*** Extracted text Section Begins ***
Safe/unsafety of operators


#1

would there be any path to generalise the safety/unsafety of operators… are there any RFCs for this e.g:-

  • unsafe array indexing / implementing c-like offsetting of raw pointers
  • maths types which need special attention
  • ‘deref’ ?

(as I understand at the moment, the safety is baked in to the meaning of the operator itself e.g trait Index { fn index(..)} )

one workaround suggested in a recent thread was ‘make the constructor of unsafe types unsafe’, so as to control their use… that’s an interesting idea, but it might go too far. (e.g. an unsafe type could still be used safely with iterators that bypass indexing). I’m actually happy with the concept of the safe/unsafe divide,

it’s just i’d like the option of unsafe code being more ergonomic when needed.

Another idea was a procedural macro to rewrite [] calls as something else…

I know you could also just make an unsafe [] implementation but that would probably preclude one’s code from being sharable on crates.io (conversely I’d imagine it being useful to have some community moderated ‘confidence level’/‘verification’ of crates using unsafe blocks and special flagging of 100% safe crates)


#2

First of all - why do you want special unsafe operator? I mean rust is tend to be used in rather safe manner, and if you really want to do something unsafe, you are forced to explicitly mark it. This is a reason, why I don’t thing, that there is sense to make any sugar for unsafe code. If you really want unchecked indexing for your struct, just make a function, like “unchecked_at” or something like that. Standard containers actually has such things, eg. Vec::unchecked_get. Also I don’t see any reason for preclude anyone from publishing anything on crates.io - as far as I understand it’s just open place to share your rust libraries just like github, but more specialized. However searching crates by its safety may be good idea.


#3

" I mean rust is tend to be used in rather safe manner, "

someone somewhere still has to write the unsafe code. I find that rust makes unsafe code less ergonomic

you are forced to explicitly mark it.
*** Extracted text Section Ends ***
*** Supplied data Section Begins ***
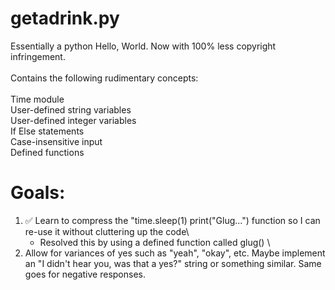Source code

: # getadrink.py
Essentially a python Hello, World. Now with 100% less copyright infringement.
\
\
Contains the following rudimentary concepts:
\
\
Time module
\
User-defined string variables
\
User-defined integer variables
\
If Else statements
\
Case-insensitive input
\
Defined functions
# Goals:
1. ✅️ Learn to compress the "time.sleep(1) print("Glug...") function so I can re-use it without cluttering up the code\
   - Resolved this by using a defined function called glug()
\
2. Allow for variances of yes such as "yeah", "okay", etc. Maybe implement an "I didn't hear you, was that a yes?" string or something similar. Same goes for negative responses.

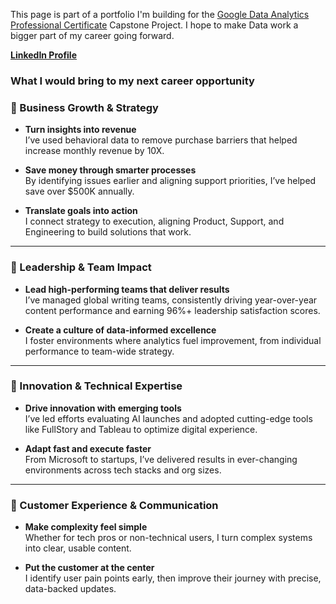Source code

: This page is part of a portfolio I'm building for the [Google Data Analytics Professional Certificate](https://www.coursera.org/professional-certificates/google-data-analytics?) Capstone Project. I hope to make Data work a bigger part of my career going forward.

**[LinkedIn Profile](https://www.linkedin.com/in/enordstr/)**

### **What I would bring to my next career opportunity**


### **🔹 Business Growth & Strategy**



* **Turn insights into revenue** \
  I’ve used behavioral data to remove purchase barriers that helped increase monthly revenue by 10X. 

* **Save money through smarter processes** \
  By identifying issues earlier and aligning support priorities, I’ve helped save over $500K annually. 

* **Translate goals into action** \
  I connect strategy to execution, aligning Product, Support, and Engineering to build solutions that work. 



---


### **🔹 Leadership & Team Impact**



* **Lead high-performing teams that deliver results** \
  I’ve managed global writing teams, consistently driving year-over-year content performance and earning 96%+ leadership satisfaction scores. 

* **Create a culture of data-informed excellence** \
  I foster environments where analytics fuel improvement, from individual performance to team-wide strategy. 



---


### **🔹 Innovation & Technical Expertise**



* **Drive innovation with emerging tools** \
  I’ve led efforts evaluating AI launches and adopted cutting-edge tools like FullStory and Tableau to optimize digital experience. 

* **Adapt fast and execute faster** \
  From Microsoft to startups, I’ve delivered results in ever-changing environments across tech stacks and org sizes.


---


### **🔹 Customer Experience & Communication**



* **Make complexity feel simple** \
  Whether for tech pros or non-technical users, I turn complex systems into clear, usable content. 

* **Put the customer at the center** \
  I identify user pain points early, then improve their journey with precise, data-backed updates.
*** Supplied data Section Ends ***
* [Directive]
In the forum thread above, which items does the first post list in its bullet points as examples?

* [Answer below]
- unsafe array indexing / implementing c-like offsetting of raw pointers
- maths types which need special attention
- ‘deref’